I think Givens could have been a little more explicit about the contrast between Woodson’s boldness and the kind of courageous but more deliberately disguised strategy of Horace Tate and others. Givens clearly explicates the “function of antiblackness in the American School” (always capitalized) and describes the resistance to antiblackness in education as, in fact, resistance to American School. Integration was in no way a goal of Woodson’s, at least not in any short run. The project of the ASNLH was to establish an independent Black consciousness through the knowledge and celebration of Black history.
In case we miss the point, Givens includes a wonderful chapter that connects anti-colonialist writings outside of the U.S. to Woodson’s project. Sylvia Wynter of Jamaica, Ngugi wa Thiong’o of Kenya, and Aimé Césaire of Martinique are invoked as related practioners of anti-colonial educational strategies. Césaire, for example writes that “wherever there are colonizers and colonized face to face, I see…in a parody of education, the hasty manufacture of a few thousand subordinate functionaries, ‘boys,’ artisans, clerks, and interpreters necessary for the smooth operation of business” (Givens, p. 118)

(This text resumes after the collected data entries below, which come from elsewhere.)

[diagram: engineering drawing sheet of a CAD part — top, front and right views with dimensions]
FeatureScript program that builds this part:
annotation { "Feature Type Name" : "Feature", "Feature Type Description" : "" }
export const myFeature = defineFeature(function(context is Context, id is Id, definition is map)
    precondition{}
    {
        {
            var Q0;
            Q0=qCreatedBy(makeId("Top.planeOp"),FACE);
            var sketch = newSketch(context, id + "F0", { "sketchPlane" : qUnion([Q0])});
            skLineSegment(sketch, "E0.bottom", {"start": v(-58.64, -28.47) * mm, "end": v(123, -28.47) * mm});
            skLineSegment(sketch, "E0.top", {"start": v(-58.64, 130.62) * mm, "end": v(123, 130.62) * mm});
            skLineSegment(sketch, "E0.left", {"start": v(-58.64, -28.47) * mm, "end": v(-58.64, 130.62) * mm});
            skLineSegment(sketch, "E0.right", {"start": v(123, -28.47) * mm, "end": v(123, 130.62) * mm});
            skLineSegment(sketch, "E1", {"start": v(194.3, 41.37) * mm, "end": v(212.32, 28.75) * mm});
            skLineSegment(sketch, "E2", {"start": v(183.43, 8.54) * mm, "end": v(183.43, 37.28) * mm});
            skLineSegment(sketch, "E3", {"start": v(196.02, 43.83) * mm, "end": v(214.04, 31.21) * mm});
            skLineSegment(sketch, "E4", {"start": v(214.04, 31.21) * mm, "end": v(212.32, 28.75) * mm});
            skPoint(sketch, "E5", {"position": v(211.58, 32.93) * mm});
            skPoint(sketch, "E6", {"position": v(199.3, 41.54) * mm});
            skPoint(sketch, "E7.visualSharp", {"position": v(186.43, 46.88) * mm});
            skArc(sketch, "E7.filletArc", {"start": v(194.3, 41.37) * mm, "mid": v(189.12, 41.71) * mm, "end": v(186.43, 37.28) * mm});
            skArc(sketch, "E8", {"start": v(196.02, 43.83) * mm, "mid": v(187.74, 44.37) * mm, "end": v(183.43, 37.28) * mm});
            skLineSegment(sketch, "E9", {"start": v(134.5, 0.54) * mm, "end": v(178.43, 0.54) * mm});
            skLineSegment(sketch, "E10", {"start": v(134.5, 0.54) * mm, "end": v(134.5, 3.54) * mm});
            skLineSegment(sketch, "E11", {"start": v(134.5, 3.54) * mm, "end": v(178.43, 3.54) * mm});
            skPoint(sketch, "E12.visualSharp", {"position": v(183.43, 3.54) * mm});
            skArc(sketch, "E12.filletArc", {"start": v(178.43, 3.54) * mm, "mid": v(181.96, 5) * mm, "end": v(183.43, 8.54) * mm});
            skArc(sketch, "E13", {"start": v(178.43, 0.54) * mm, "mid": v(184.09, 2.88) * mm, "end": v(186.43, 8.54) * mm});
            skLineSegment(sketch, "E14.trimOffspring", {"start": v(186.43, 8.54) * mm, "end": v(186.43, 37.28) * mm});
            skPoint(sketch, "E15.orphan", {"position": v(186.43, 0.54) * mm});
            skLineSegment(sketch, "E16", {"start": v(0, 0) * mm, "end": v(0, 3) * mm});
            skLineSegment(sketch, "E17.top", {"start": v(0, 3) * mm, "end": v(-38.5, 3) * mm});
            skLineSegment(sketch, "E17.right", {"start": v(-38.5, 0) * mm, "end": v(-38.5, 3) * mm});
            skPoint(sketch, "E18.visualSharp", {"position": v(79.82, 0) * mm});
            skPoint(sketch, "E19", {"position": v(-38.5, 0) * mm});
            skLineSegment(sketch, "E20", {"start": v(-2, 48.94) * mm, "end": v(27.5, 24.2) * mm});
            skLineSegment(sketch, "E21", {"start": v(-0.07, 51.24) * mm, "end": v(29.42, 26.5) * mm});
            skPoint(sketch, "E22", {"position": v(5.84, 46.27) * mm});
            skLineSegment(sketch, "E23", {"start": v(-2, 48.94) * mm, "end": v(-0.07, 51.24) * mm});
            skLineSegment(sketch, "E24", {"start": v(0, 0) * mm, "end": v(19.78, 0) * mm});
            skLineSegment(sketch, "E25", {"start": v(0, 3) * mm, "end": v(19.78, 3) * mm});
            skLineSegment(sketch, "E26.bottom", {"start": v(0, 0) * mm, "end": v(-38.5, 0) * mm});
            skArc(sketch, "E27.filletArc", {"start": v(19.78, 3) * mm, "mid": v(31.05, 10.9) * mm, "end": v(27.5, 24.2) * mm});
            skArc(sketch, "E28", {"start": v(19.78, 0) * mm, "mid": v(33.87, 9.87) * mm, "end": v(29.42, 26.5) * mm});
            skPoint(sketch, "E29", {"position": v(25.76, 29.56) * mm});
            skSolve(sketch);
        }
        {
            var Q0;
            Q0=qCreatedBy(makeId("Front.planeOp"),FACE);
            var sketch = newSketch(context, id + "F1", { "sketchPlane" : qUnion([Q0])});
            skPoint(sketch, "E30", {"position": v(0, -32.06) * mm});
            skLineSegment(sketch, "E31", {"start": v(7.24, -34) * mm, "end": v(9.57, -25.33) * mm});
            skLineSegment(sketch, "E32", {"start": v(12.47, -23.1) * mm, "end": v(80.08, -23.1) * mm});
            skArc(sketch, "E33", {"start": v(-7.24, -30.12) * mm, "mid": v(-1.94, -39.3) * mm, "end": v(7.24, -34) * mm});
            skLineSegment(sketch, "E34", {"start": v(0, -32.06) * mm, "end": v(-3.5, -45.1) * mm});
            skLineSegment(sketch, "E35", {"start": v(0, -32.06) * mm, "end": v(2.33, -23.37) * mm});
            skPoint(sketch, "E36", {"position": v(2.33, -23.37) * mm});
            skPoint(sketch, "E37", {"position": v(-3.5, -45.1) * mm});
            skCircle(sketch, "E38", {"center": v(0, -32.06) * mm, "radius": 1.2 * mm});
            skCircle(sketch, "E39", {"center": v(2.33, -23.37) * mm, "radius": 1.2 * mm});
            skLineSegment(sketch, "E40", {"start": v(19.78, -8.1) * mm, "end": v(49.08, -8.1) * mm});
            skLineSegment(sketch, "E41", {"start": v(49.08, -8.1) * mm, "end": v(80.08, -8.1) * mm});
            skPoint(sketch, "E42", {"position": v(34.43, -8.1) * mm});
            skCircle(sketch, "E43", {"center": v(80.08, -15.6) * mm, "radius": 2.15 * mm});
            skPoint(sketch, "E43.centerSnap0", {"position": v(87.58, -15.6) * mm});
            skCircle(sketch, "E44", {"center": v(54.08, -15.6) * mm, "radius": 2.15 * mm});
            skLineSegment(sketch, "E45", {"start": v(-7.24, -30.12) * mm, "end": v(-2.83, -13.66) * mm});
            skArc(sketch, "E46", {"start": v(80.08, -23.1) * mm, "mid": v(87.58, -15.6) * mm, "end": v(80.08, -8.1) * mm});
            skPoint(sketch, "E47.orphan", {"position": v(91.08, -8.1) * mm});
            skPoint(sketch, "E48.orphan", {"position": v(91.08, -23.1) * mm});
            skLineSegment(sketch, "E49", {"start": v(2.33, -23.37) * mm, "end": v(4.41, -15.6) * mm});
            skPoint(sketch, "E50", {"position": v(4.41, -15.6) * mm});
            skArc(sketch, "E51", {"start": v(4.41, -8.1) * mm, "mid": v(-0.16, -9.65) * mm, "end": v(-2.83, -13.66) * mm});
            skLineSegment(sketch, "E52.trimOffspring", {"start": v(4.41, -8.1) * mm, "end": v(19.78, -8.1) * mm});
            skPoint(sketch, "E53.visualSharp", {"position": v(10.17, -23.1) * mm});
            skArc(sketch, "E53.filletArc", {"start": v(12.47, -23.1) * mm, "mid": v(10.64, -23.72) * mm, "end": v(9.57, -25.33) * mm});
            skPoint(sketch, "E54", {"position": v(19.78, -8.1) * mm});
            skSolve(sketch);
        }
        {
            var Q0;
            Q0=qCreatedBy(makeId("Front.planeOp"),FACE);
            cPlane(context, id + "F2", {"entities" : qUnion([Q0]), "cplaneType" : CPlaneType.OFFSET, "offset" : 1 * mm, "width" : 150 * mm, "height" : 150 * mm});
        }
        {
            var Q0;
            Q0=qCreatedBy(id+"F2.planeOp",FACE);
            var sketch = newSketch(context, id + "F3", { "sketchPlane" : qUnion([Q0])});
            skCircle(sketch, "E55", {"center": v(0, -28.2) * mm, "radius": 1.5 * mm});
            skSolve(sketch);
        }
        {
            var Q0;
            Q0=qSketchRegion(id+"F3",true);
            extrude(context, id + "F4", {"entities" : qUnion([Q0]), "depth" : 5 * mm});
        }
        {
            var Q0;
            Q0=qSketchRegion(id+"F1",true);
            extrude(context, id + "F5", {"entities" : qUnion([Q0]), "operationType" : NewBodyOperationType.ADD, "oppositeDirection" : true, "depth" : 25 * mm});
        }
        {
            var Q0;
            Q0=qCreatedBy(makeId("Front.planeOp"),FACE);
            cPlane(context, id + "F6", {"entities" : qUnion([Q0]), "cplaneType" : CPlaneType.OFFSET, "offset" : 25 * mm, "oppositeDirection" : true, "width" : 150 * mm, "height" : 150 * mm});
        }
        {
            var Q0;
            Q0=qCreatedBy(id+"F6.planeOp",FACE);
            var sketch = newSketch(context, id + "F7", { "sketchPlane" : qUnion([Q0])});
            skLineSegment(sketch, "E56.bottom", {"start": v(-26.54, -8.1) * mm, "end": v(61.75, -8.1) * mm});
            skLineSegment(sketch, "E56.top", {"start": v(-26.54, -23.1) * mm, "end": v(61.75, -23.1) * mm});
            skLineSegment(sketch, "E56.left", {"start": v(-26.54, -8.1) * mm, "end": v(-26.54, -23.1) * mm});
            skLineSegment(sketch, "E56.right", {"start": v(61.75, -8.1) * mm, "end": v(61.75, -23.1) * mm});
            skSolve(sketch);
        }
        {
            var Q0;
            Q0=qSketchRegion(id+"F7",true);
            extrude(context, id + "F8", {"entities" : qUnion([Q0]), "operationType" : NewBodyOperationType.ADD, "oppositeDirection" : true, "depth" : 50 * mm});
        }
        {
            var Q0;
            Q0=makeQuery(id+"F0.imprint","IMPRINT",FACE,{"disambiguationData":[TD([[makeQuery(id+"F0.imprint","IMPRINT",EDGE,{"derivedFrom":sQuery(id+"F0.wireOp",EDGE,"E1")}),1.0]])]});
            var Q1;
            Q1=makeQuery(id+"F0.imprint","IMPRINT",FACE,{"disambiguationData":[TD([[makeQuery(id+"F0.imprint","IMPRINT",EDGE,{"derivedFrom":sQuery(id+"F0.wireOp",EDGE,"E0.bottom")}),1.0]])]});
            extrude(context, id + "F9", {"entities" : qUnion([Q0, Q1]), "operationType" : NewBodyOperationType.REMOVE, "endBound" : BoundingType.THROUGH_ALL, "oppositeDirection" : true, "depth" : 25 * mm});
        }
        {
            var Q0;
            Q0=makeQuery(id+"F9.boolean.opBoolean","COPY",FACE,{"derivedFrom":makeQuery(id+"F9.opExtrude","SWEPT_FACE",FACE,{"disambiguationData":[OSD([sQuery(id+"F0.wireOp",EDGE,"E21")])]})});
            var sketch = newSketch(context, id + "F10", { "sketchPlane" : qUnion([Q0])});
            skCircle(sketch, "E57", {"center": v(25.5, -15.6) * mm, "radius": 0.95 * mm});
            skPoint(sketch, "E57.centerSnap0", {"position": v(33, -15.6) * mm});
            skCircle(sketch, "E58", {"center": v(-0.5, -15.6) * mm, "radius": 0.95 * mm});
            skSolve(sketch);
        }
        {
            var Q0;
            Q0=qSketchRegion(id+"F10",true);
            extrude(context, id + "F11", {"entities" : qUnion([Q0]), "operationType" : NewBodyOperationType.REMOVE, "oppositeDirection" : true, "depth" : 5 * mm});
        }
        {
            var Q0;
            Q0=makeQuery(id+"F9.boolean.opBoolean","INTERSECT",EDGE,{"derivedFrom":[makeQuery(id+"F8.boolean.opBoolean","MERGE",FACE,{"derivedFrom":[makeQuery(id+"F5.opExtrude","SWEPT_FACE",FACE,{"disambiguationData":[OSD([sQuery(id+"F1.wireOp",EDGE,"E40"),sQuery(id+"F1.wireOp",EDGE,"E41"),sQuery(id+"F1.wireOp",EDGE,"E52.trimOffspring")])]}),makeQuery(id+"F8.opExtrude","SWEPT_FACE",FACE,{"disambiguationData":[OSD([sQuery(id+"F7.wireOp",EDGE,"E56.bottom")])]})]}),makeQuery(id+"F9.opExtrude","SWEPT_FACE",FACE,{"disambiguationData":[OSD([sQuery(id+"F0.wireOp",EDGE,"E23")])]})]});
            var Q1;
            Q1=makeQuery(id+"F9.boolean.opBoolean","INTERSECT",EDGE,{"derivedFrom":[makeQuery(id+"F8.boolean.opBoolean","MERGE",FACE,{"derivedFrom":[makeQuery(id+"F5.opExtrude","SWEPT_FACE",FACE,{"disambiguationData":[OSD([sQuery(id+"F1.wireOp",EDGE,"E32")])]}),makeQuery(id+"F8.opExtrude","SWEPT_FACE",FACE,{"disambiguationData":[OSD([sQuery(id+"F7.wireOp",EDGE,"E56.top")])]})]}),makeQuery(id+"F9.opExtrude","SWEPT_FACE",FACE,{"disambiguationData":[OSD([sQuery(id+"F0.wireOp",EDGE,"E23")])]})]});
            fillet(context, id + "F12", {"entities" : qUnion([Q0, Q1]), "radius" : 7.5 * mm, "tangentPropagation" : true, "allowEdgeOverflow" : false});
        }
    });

In schools where there is no critique of capitalism, imperialism, racism, patriarchy, and violence, doesn’t Givens’s perspective imply that School necessarily produces this parody of education? The pathos of Horace Tate’s story is that despite his heroic persistence and cunning, schools for Black children are still thoroughly segregated by caste, and the power of Black teachers and communities—once concentrated through efforts like those of the GT&EA—are now dissipated, diffused, and compromised. The standard, consensus policy of virtually every education agency at the local, state, and federal levels is indeed to hastily manufacture the subordinate functionaaries, clerks, and interpreters neccessary for the smooth operation of business. What a different education system it would be if the goal was freedom, relationship, and democratic power.
I don’t know by what measures we could or should compare the efforts of Woodson and Césaire, for example, to Tate’s efforts, but Givens’s and Siddle Walker’s books together make me think that we should be aware that choices have to be made. We can choose to be more or less open in our resistence to the smooth operation of business. Different choices may need to be made in different circumstances. But we do no one any good if we pretend that we can play both sides. And we should teach the generations who must take over this struggle that they must choose, too, both whose side they are on, and whether they will fight openly or in camouflage.